Before-and-after object listings
·····

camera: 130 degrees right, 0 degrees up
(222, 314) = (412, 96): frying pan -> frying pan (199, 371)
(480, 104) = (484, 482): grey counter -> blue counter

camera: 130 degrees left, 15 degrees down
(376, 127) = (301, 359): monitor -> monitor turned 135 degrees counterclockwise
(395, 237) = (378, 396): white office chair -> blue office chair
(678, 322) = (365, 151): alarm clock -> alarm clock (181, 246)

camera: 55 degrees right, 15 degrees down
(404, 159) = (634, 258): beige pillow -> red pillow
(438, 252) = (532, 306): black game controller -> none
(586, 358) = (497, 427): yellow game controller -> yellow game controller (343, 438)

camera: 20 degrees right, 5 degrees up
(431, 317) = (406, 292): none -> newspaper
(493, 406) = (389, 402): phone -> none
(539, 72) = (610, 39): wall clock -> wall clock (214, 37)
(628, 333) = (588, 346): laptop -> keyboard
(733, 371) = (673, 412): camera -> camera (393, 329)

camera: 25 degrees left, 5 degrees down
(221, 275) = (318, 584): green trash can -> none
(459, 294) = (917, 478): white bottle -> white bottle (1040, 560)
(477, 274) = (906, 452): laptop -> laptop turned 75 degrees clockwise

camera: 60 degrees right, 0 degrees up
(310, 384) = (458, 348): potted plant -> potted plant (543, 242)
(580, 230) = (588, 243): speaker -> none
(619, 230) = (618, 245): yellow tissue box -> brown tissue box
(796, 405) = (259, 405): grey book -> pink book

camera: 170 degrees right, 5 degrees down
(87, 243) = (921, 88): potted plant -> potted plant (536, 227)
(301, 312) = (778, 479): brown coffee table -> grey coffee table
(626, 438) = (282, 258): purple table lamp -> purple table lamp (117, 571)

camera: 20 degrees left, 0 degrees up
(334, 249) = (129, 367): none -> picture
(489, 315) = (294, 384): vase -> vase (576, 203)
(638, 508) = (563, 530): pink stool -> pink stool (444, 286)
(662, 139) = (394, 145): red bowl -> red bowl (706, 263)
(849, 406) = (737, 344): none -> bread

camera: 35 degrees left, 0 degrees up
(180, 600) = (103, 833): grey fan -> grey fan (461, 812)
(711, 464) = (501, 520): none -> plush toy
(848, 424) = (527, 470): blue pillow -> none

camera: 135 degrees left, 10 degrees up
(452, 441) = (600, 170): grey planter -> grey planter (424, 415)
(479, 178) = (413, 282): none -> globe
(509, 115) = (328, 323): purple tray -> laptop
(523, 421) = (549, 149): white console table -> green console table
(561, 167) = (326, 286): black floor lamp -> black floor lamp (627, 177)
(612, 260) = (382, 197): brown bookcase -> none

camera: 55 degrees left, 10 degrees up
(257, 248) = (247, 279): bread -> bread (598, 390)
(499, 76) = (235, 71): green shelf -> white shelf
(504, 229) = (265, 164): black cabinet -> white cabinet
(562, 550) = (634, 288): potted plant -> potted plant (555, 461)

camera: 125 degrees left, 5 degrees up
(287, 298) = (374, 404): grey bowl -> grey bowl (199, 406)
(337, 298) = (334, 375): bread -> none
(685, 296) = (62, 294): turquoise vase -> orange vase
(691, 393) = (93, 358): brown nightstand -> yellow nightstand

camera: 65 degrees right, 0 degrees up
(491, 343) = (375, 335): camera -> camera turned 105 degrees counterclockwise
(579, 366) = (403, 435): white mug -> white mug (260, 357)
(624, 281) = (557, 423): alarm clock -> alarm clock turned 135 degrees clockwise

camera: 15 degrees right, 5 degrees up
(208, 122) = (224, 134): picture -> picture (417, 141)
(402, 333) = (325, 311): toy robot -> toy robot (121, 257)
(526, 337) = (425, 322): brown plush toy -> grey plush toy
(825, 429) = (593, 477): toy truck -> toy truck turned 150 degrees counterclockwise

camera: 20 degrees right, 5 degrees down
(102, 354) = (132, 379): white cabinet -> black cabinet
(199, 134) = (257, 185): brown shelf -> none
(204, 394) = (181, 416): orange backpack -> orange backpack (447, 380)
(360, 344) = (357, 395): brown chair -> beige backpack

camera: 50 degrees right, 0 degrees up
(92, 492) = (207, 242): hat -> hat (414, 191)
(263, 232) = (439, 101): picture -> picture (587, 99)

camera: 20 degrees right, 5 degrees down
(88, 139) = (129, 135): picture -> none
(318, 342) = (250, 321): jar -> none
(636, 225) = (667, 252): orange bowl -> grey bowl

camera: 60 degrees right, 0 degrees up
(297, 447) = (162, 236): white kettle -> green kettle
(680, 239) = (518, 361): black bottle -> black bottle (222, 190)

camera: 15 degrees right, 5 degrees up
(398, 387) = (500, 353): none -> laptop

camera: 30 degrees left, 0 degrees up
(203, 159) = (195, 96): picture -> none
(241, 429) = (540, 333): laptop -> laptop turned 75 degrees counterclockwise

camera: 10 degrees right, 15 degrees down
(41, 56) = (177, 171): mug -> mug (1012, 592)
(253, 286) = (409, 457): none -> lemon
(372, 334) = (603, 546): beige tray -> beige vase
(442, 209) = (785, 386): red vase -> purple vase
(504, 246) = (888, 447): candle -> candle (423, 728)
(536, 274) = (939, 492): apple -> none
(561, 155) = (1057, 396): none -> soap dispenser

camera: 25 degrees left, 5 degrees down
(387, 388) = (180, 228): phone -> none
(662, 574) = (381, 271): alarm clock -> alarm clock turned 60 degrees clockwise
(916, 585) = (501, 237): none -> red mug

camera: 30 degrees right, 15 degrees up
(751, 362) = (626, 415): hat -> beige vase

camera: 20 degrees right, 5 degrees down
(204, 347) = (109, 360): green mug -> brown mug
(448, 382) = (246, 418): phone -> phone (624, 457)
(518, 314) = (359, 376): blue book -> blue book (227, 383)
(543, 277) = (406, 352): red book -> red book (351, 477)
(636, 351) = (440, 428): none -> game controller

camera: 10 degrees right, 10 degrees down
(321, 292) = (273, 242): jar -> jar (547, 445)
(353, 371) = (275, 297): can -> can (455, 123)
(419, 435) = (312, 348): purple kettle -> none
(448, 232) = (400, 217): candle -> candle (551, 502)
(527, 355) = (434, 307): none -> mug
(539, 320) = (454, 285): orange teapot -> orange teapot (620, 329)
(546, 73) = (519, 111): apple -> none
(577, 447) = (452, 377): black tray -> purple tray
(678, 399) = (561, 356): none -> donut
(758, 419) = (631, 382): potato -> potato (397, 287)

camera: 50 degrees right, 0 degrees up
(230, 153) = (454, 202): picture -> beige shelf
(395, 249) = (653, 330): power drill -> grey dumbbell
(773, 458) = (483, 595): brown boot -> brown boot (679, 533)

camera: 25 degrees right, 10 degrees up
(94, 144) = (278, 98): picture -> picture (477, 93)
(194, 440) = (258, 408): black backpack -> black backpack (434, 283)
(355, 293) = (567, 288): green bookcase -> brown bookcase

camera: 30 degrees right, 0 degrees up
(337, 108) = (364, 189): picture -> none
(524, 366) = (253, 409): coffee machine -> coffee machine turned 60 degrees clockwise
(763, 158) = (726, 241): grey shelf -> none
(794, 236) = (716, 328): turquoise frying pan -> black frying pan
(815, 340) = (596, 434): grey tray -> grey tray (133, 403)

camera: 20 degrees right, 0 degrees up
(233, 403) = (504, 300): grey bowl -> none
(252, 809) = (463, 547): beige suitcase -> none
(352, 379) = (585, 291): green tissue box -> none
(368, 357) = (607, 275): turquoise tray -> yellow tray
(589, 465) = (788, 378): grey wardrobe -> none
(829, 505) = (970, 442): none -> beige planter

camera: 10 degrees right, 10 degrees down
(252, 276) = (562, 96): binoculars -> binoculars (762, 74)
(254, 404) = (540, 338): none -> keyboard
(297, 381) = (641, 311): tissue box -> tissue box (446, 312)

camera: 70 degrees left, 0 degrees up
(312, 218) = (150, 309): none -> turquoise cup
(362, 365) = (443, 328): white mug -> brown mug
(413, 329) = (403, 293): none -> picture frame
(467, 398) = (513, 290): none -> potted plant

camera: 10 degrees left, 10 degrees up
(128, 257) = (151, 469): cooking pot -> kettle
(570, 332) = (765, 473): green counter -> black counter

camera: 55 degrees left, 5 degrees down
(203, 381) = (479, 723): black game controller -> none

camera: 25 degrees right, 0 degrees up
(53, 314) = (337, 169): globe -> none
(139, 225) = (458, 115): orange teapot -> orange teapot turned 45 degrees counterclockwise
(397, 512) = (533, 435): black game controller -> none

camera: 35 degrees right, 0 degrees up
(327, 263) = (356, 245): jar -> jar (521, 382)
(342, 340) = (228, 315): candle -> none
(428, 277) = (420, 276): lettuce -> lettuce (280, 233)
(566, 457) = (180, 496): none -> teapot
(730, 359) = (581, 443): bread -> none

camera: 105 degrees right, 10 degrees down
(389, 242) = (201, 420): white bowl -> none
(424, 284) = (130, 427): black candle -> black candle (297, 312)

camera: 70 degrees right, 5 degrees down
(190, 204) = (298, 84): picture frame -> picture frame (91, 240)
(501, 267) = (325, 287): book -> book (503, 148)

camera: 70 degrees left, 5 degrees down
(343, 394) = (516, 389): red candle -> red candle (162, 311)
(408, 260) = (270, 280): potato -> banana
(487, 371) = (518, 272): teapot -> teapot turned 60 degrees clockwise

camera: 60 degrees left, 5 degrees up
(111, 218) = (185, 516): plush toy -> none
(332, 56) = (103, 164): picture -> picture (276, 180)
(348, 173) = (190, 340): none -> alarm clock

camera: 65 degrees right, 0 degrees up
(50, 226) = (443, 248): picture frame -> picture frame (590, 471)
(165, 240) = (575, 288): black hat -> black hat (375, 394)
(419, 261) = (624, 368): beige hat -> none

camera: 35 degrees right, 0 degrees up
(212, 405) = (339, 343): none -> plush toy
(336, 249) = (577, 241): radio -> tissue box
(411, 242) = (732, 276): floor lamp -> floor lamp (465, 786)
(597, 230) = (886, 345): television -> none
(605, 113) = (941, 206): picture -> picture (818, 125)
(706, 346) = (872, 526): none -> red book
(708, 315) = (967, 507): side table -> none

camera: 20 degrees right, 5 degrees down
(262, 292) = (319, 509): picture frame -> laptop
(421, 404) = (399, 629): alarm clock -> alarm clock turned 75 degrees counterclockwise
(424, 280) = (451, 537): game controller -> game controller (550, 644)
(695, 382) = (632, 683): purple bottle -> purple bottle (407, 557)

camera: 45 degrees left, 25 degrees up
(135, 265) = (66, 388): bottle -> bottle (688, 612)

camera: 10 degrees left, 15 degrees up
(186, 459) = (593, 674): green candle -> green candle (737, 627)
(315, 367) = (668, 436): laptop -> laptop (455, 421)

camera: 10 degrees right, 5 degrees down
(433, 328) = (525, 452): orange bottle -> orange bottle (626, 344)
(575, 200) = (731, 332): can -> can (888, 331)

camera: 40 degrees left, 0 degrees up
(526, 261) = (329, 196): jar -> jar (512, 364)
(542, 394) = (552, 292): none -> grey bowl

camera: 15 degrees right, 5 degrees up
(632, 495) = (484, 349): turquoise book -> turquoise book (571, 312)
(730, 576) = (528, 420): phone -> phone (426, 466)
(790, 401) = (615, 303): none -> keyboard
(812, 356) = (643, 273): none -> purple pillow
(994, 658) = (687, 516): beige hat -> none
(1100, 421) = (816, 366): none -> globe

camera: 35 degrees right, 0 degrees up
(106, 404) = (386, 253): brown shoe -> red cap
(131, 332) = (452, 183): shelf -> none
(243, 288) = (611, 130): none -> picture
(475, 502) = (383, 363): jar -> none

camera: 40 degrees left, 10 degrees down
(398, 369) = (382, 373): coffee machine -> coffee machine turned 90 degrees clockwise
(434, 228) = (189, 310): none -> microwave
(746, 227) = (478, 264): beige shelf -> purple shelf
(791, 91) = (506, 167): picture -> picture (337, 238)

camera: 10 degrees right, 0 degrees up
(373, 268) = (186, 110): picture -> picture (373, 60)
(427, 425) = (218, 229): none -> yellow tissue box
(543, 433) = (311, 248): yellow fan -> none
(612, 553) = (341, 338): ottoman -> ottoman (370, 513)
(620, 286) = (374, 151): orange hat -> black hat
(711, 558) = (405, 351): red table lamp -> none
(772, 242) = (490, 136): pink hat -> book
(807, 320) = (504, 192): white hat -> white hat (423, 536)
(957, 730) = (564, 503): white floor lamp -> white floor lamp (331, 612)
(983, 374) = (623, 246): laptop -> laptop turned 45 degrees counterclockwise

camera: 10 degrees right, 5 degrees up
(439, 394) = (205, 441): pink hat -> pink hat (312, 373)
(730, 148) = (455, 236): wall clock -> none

·····

PROBLEM STATEMENT
Restate word for word the lines running from the line that holds "camera: 10 degrees right, 5 degrees up" to the final line of the entries.

RESPONSE BELOW
camera: 10 degrees right, 5 degrees up
(439, 394) = (205, 441): pink hat -> pink hat (312, 373)
(730, 148) = (455, 236): wall clock -> none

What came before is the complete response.